(Collected data)
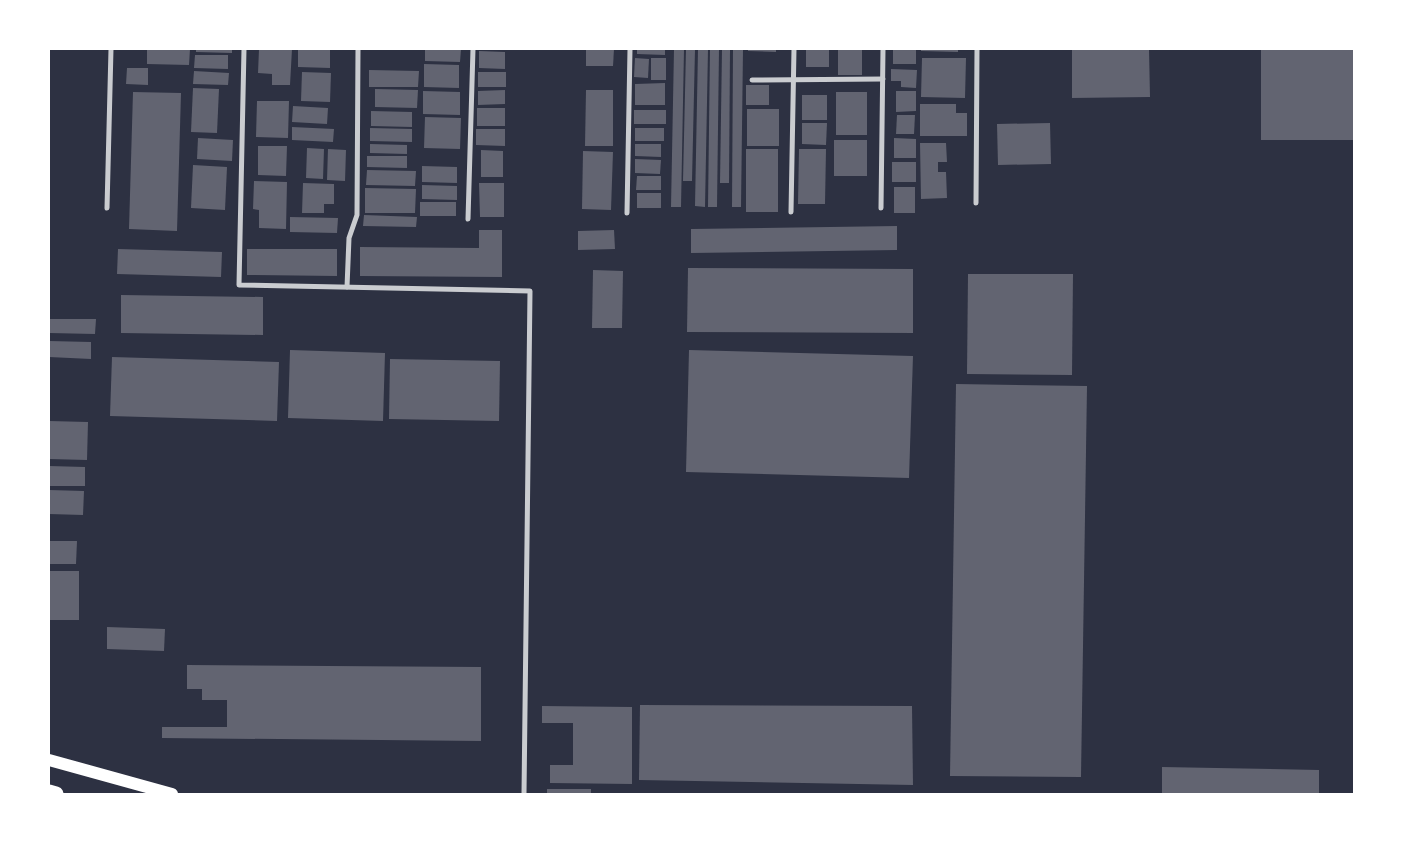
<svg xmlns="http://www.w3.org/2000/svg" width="1403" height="843" viewBox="0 0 1403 843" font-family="'Alegreya Sans',sans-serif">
<rect width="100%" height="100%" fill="#2d3142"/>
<g fill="#626471">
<path d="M147,49h43l-1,16 -42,-1z"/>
<path d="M196,49h36v4l-36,-1z"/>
<path d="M259,49h33l-2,36h-18v-11l-14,-1z"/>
<path d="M298,49h32v19l-32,-1z"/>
<path d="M425,49h36l-1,13 -35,-1z"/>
<path d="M586,49h28l-1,17h-27z"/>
<path d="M637,49h28v6l-28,-1z"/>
<path d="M674,49h10l-3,158h-10z"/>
<path d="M686,49h9l-3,132h-9z"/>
<path d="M698,49h10l-3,158 -10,-1z"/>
<path d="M710,49h9l-2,158h-9z"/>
<path d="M722,49h8l-1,134h-9z"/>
<path d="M733,49h10l-2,158h-9z"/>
<path d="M748,49h28v3l-28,-1z"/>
<rect x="806" y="49" width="23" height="18"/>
<rect x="838" y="49" width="24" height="26"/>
<rect x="893" y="49" width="23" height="15"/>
<path d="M921,49h37v3l-37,-1z"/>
<path d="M1072,49h77l1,48 -78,1z"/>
<rect x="1261" y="49" width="93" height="91"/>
<path d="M479,51l26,1v17l-26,-1z"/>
<path d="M195,55h33v14l-34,-1z"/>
<path d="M635,58l14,1 -1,19 -14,-1z"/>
<rect x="651" y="58" width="15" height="22"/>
<path d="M922,58h44l-1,40 -44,-1z"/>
<path d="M424,64l35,1v23l-35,-1z"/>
<path d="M127,68h21v17l-22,-1z"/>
<path d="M891,69l26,1 -1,18 -15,-1v-6h-10z"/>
<path d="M369,70l50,1 -1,16h-49z"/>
<path d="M194,71l35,2 -1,12 -35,-1z"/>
<path d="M302,72l29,1 -1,29 -29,-1z"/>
<rect x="478" y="72" width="28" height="15"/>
<path d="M665,83v22h-30v-21z"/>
<rect x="746" y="85" width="23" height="20"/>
<path d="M193,88l26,1 -2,44 -26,-1z"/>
<path d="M375,89l43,1 -1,18 -42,-1z"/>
<path d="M505,90v14l-27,1v-14z"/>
<path d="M586,90h27v56h-28z"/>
<path d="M423,91l37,1v23l-37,-1z"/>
<path d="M896,91h20v20l-20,1z"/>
<path d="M133,92l48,1 -4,138 -48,-2z"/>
<rect x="836" y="92" width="31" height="43"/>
<rect x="802" y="95" width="25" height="25"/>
<path d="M257,101h32l-1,37 -32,-1z"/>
<path d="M920,104h36v9h11v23h-47z"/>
<path d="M293,106l35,2 -1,16 -35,-2z"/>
<rect x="477" y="108" width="28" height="18"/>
<rect x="747" y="109" width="32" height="37"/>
<rect x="634" y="110" width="32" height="14"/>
<path d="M371,111l41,1v15l-41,-1z"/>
<path d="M897,115h18l-1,19h-18z"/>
<path d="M425,117l36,1 -1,31 -36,-1z"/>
<path d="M802,123h25l-1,22 -24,-1z"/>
<path d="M1050,123l1,41 -53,1 -1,-41z"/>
<path d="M292,127l42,2 -1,13 -41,-2z"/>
<path d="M370,128l42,1v13l-42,-1z"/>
<rect x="635" y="128" width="29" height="13"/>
<path d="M476,129h29v17l-29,-1z"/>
<path d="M198,138l35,2 -1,21 -35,-2z"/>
<path d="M894,138l22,1v19h-22z"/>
<rect x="834" y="140" width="33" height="36"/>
<path d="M920,143h26l1,19h-9v10h8l1,26 -26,1z"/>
<path d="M370,144l37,1v9l-37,-1z"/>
<path d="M635,144h26v13l-26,-1z"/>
<path d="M258,146h29l-1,30 -28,-1z"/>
<path d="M307,148l17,1 -1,30 -17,-1z"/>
<path d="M328,149l18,1 -1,31 -18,-1z"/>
<rect x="746" y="149" width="32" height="63"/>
<path d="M799,149h27l-1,55h-27z"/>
<path d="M481,150l22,1v26h-22z"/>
<path d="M583,151l30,1 -2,58 -29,-1z"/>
<path d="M367,156h40v12l-40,-1z"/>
<path d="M635,159l26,1 -1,14 -25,-1z"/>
<rect x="892" y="162" width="24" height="20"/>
<path d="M193,165l34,2 -2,43 -34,-2z"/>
<path d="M422,166l35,1v16l-35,-1z"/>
<path d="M367,170l49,1 -1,15 -49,-1z"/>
<path d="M637,176h24v14h-25z"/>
<path d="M254,181l33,1 -1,47 -27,-1v-18l-6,-1z"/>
<path d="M303,183l31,1v20h-10v9h-22z"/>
<path d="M479,183h25v34h-24z"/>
<path d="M422,185l35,1v14l-35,-1z"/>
<rect x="894" y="187" width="21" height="26"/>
<path d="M365,188l51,1 -1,24h-50z"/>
<rect x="637" y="193" width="24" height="15"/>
<rect x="420" y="202" width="36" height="14"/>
<path d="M364,215l53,2 -1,10 -53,-1z"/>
<path d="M290,217l48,1 -1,15 -47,-1z"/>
<path d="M897,226v24l-206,3v-24z"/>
<path d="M479,230h23v47l-142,-1v-29l119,1z"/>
<path d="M614,230l1,19 -37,1v-19z"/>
<path d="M118,249l104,3 -1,25 -104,-3z"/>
<path d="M247,249h90v27l-90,-1z"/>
<path d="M688,268l225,1v64l-226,-1z"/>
<path d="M593,270l30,1 -1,57h-30z"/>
<path d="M968,274h105l-1,101 -105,-1z"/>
<path d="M121,295l142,2v38l-142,-2z"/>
<path d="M49,319h47l-1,15 -46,-1z"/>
<path d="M49,341l42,1v17l-42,-2z"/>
<path d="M290,350l95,3 -2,68 -95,-3z"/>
<path d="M689,350l224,6 -4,122 -223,-6z"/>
<path d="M112,357l167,5 -2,59 -167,-5z"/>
<path d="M390,359l110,2 -1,60 -110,-2z"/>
<path d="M956,384l131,2 -6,391 -131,-1z"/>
<path d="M49,421l39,1 -1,38 -38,-1z"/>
<path d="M49,466l36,1v19h-36z"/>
<path d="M49,490l35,1 -1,24 -34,-1z"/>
<path d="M49,541h28l-1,23h-27z"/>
<rect x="49" y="571" width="30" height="49"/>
<path d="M107,627l58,2 -1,22 -57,-2z"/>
<path d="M187,665l294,2v74l-319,-3v-11h65v-27h-25v-11h-15z"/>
<path d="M640,705l272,1 1,79 -274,-5z"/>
<path d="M542,706l90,1v77l-82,-1v-18h23v-42h-31z"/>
<path d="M1162,767l157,3v24h-157z"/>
<rect x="547" y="789" width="44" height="5"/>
</g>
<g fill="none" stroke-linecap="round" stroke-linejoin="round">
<g stroke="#caccd0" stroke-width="5">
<path d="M244,49l-5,236 291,6 -6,503"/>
<path d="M752,80l131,-1"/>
<path d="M976,203l1,-154"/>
<path d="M107,208l4,-159"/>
<path d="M881,208l2,-159"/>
<path d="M791,212l3,-163"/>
<path d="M627,213l3,-164"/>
<path d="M468,219l5,-170"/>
<path d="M347,287l2,-49 8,-23 1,-166"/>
</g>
<path stroke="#fff" stroke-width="12" d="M49,760l123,34"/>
<path stroke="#fff" stroke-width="15" d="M49,792l7,2"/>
</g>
<rect width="1403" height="843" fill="none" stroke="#ffffff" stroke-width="100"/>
</svg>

Task to complete:
An exact copy of the data above is required, printed without its pictures.

Exercise solution:
<svg xmlns="http://www.w3.org/2000/svg" width="1403" height="843" viewBox="0 0 1403 843" font-family="'Alegreya Sans',sans-serif">
<rect width="100%" height="100%" fill="#2d3142"/>
<g fill="#626471">
<path d="M147,49h43l-1,16 -42,-1z"/>
<path d="M196,49h36v4l-36,-1z"/>
<path d="M259,49h33l-2,36h-18v-11l-14,-1z"/>
<path d="M298,49h32v19l-32,-1z"/>
<path d="M425,49h36l-1,13 -35,-1z"/>
<path d="M586,49h28l-1,17h-27z"/>
<path d="M637,49h28v6l-28,-1z"/>
<path d="M674,49h10l-3,158h-10z"/>
<path d="M686,49h9l-3,132h-9z"/>
<path d="M698,49h10l-3,158 -10,-1z"/>
<path d="M710,49h9l-2,158h-9z"/>
<path d="M722,49h8l-1,134h-9z"/>
<path d="M733,49h10l-2,158h-9z"/>
<path d="M748,49h28v3l-28,-1z"/>
<rect x="806" y="49" width="23" height="18"/>
<rect x="838" y="49" width="24" height="26"/>
<rect x="893" y="49" width="23" height="15"/>
<path d="M921,49h37v3l-37,-1z"/>
<path d="M1072,49h77l1,48 -78,1z"/>
<rect x="1261" y="49" width="93" height="91"/>
<path d="M479,51l26,1v17l-26,-1z"/>
<path d="M195,55h33v14l-34,-1z"/>
<path d="M635,58l14,1 -1,19 -14,-1z"/>
<rect x="651" y="58" width="15" height="22"/>
<path d="M922,58h44l-1,40 -44,-1z"/>
<path d="M424,64l35,1v23l-35,-1z"/>
<path d="M127,68h21v17l-22,-1z"/>
<path d="M891,69l26,1 -1,18 -15,-1v-6h-10z"/>
<path d="M369,70l50,1 -1,16h-49z"/>
<path d="M194,71l35,2 -1,12 -35,-1z"/>
<path d="M302,72l29,1 -1,29 -29,-1z"/>
<rect x="478" y="72" width="28" height="15"/>
<path d="M665,83v22h-30v-21z"/>
<rect x="746" y="85" width="23" height="20"/>
<path d="M193,88l26,1 -2,44 -26,-1z"/>
<path d="M375,89l43,1 -1,18 -42,-1z"/>
<path d="M505,90v14l-27,1v-14z"/>
<path d="M586,90h27v56h-28z"/>
<path d="M423,91l37,1v23l-37,-1z"/>
<path d="M896,91h20v20l-20,1z"/>
<path d="M133,92l48,1 -4,138 -48,-2z"/>
<rect x="836" y="92" width="31" height="43"/>
<rect x="802" y="95" width="25" height="25"/>
<path d="M257,101h32l-1,37 -32,-1z"/>
<path d="M920,104h36v9h11v23h-47z"/>
<path d="M293,106l35,2 -1,16 -35,-2z"/>
<rect x="477" y="108" width="28" height="18"/>
<rect x="747" y="109" width="32" height="37"/>
<rect x="634" y="110" width="32" height="14"/>
<path d="M371,111l41,1v15l-41,-1z"/>
<path d="M897,115h18l-1,19h-18z"/>
<path d="M425,117l36,1 -1,31 -36,-1z"/>
<path d="M802,123h25l-1,22 -24,-1z"/>
<path d="M1050,123l1,41 -53,1 -1,-41z"/>
<path d="M292,127l42,2 -1,13 -41,-2z"/>
<path d="M370,128l42,1v13l-42,-1z"/>
<rect x="635" y="128" width="29" height="13"/>
<path d="M476,129h29v17l-29,-1z"/>
<path d="M198,138l35,2 -1,21 -35,-2z"/>
<path d="M894,138l22,1v19h-22z"/>
<rect x="834" y="140" width="33" height="36"/>
<path d="M920,143h26l1,19h-9v10h8l1,26 -26,1z"/>
<path d="M370,144l37,1v9l-37,-1z"/>
<path d="M635,144h26v13l-26,-1z"/>
<path d="M258,146h29l-1,30 -28,-1z"/>
<path d="M307,148l17,1 -1,30 -17,-1z"/>
<path d="M328,149l18,1 -1,31 -18,-1z"/>
<rect x="746" y="149" width="32" height="63"/>
<path d="M799,149h27l-1,55h-27z"/>
<path d="M481,150l22,1v26h-22z"/>
<path d="M583,151l30,1 -2,58 -29,-1z"/>
<path d="M367,156h40v12l-40,-1z"/>
<path d="M635,159l26,1 -1,14 -25,-1z"/>
<rect x="892" y="162" width="24" height="20"/>
<path d="M193,165l34,2 -2,43 -34,-2z"/>
<path d="M422,166l35,1v16l-35,-1z"/>
<path d="M367,170l49,1 -1,15 -49,-1z"/>
<path d="M637,176h24v14h-25z"/>
<path d="M254,181l33,1 -1,47 -27,-1v-18l-6,-1z"/>
<path d="M303,183l31,1v20h-10v9h-22z"/>
<path d="M479,183h25v34h-24z"/>
<path d="M422,185l35,1v14l-35,-1z"/>
<rect x="894" y="187" width="21" height="26"/>
<path d="M365,188l51,1 -1,24h-50z"/>
<rect x="637" y="193" width="24" height="15"/>
<rect x="420" y="202" width="36" height="14"/>
<path d="M364,215l53,2 -1,10 -53,-1z"/>
<path d="M290,217l48,1 -1,15 -47,-1z"/>
<path d="M897,226v24l-206,3v-24z"/>
<path d="M479,230h23v47l-142,-1v-29l119,1z"/>
<path d="M614,230l1,19 -37,1v-19z"/>
<path d="M118,249l104,3 -1,25 -104,-3z"/>
<path d="M247,249h90v27l-90,-1z"/>
<path d="M688,268l225,1v64l-226,-1z"/>
<path d="M593,270l30,1 -1,57h-30z"/>
<path d="M968,274h105l-1,101 -105,-1z"/>
<path d="M121,295l142,2v38l-142,-2z"/>
<path d="M49,319h47l-1,15 -46,-1z"/>
<path d="M49,341l42,1v17l-42,-2z"/>
<path d="M290,350l95,3 -2,68 -95,-3z"/>
<path d="M689,350l224,6 -4,122 -223,-6z"/>
<path d="M112,357l167,5 -2,59 -167,-5z"/>
<path d="M390,359l110,2 -1,60 -110,-2z"/>
<path d="M956,384l131,2 -6,391 -131,-1z"/>
<path d="M49,421l39,1 -1,38 -38,-1z"/>
<path d="M49,466l36,1v19h-36z"/>
<path d="M49,490l35,1 -1,24 -34,-1z"/>
<path d="M49,541h28l-1,23h-27z"/>
<rect x="49" y="571" width="30" height="49"/>
<path d="M107,627l58,2 -1,22 -57,-2z"/>
<path d="M187,665l294,2v74l-319,-3v-11h65v-27h-25v-11h-15z"/>
<path d="M640,705l272,1 1,79 -274,-5z"/>
<path d="M542,706l90,1v77l-82,-1v-18h23v-42h-31z"/>
<path d="M1162,767l157,3v24h-157z"/>
<rect x="547" y="789" width="44" height="5"/>
</g>
<g fill="none" stroke-linecap="round" stroke-linejoin="round">
<g stroke="#caccd0" stroke-width="5">
<path d="M244,49l-5,236 291,6 -6,503"/>
<path d="M752,80l131,-1"/>
<path d="M976,203l1,-154"/>
<path d="M107,208l4,-159"/>
<path d="M881,208l2,-159"/>
<path d="M791,212l3,-163"/>
<path d="M627,213l3,-164"/>
<path d="M468,219l5,-170"/>
<path d="M347,287l2,-49 8,-23 1,-166"/>
</g>
<path stroke="#fff" stroke-width="12" d="M49,760l123,34"/>
<path stroke="#fff" stroke-width="15" d="M49,792l7,2"/>
</g>
<rect width="1403" height="843" fill="none" stroke="#ffffff" stroke-width="100"/>
</svg>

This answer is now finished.